A campainha

- Perai! Já vou. – Joana não encontrou ninguém ao abrir a porta. Esses meninos do 302. São umas pestes mesmo. Vou falar com a mãe deles depois. Pensou consigo mesma, mas sem conseguir ficar com raiva. O cansaço da jornada extenuante do plantão de 24 horas no hospital lhe deixava em um estado de espírito onde predominava um embotamento afetivo, associado a uma sensação vaga de estresse. Ela sabia que seu trabalho já tinha acabado, mas o corpo, apesar de extenuado, ainda não percebera que poderia relaxar e se entregar ao descanso. Tudo então girava em torno de relaxar a mente e o corpo, para poder descansar.

Mas havia também a sensação de felicidade. Conseguira a residência em gastroenterologia no hospital da Universidade de São Paulo, e agora morava sozinha, em um pequeno, mas lindo apartamento próximo à Avenida Paulista. Conseguira finalmente um espaço só seu. A família, o namorado que ela já sentia que não ia dar em nada, os amigos do colégio que já não eram mais tão amigos assim, e os amigos da faculdade, que nunca haviam sido realmente amigos, tudo isso ia ficando para trás. Ela quase não ficava em casa, e na maior parte das vezes em que estava lá, ou estava estudando ou dormindo. Mas havia aquele momento mágico, depois do trabalho, quando ela chegava em casa e via a sua conquista. Tudo aquilo era devido ao seu trabalho. Era um ambiente que ela criara. Seus pratos de plástico brancos com desenhos de flores de maracujá, a estante em madeira clara com linhas não paralelas, sua cama de casal com lençóis de 400 fios de algodão egípcio e os travesseiros em espuma nasa, tudo aquilo era uma conquista, e uma escolha dela.

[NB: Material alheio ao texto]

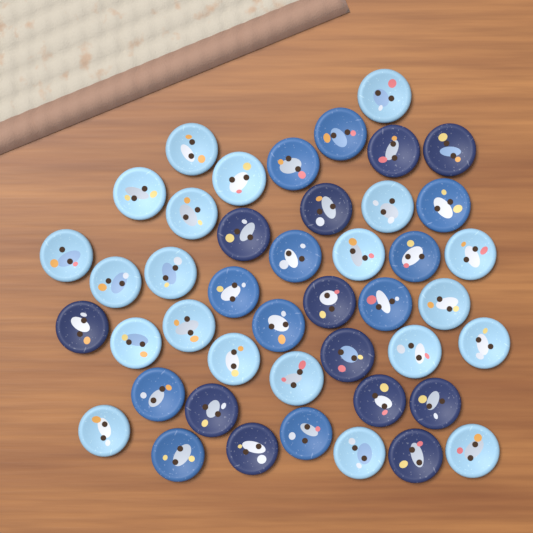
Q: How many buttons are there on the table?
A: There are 44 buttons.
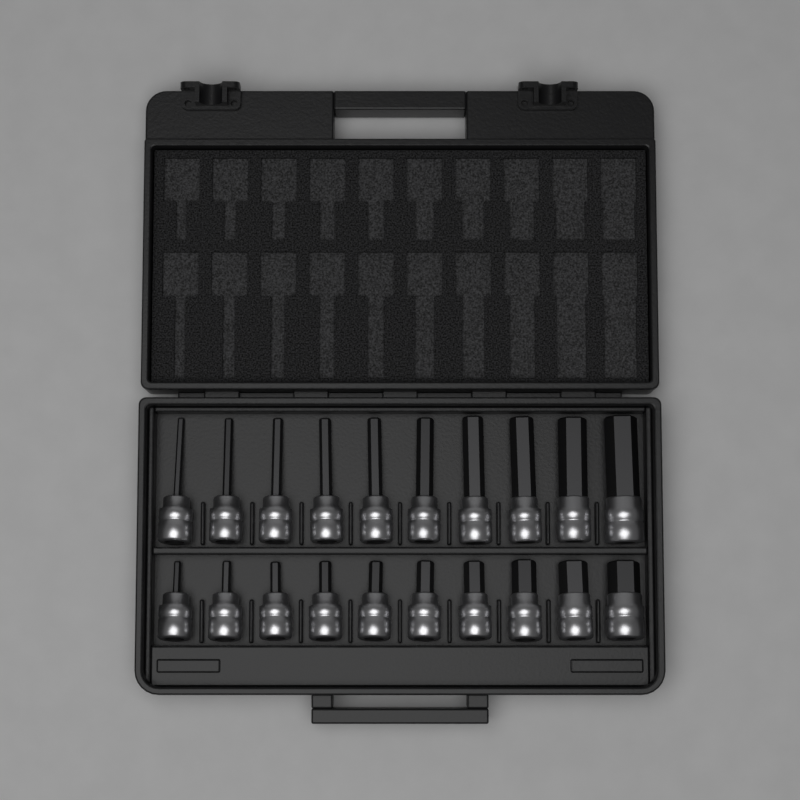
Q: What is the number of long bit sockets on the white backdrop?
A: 10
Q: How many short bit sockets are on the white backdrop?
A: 10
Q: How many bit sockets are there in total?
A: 20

Deitou-se na cama para um relaxar um pouco. Não pretendia dormir, só descansar, para poder dormir melhor depois. Sentiu o lençol macio roçar contra sua pele morena e também macia. Esse carinho, lençol, travesseiro, cama, em tudo maciez, roçando os pelos de sua pele levemente, a relaxaram e a encheram de uma sensação de torpor. Inspirou profundamente o ar impregnado do cheiro dos lençóis novos, e deixou o ar sair simplesmente relaxando o corpo, deixando sair junto com o ar toda tensão. Inspirou mais uma vez, agora normalmente, e deixou de novo o ar sair relaxando todo o corpo. Retirava-se aos poucos do mundo ao seu redor e se aprofundava cada vez mais dentro de si mesma, cada vez mais sentindo somente a própria respiração. Não sentia mais que inspirava, e nem sentia a si mesma. Só sentia o ar sair, levando toda tensão embora.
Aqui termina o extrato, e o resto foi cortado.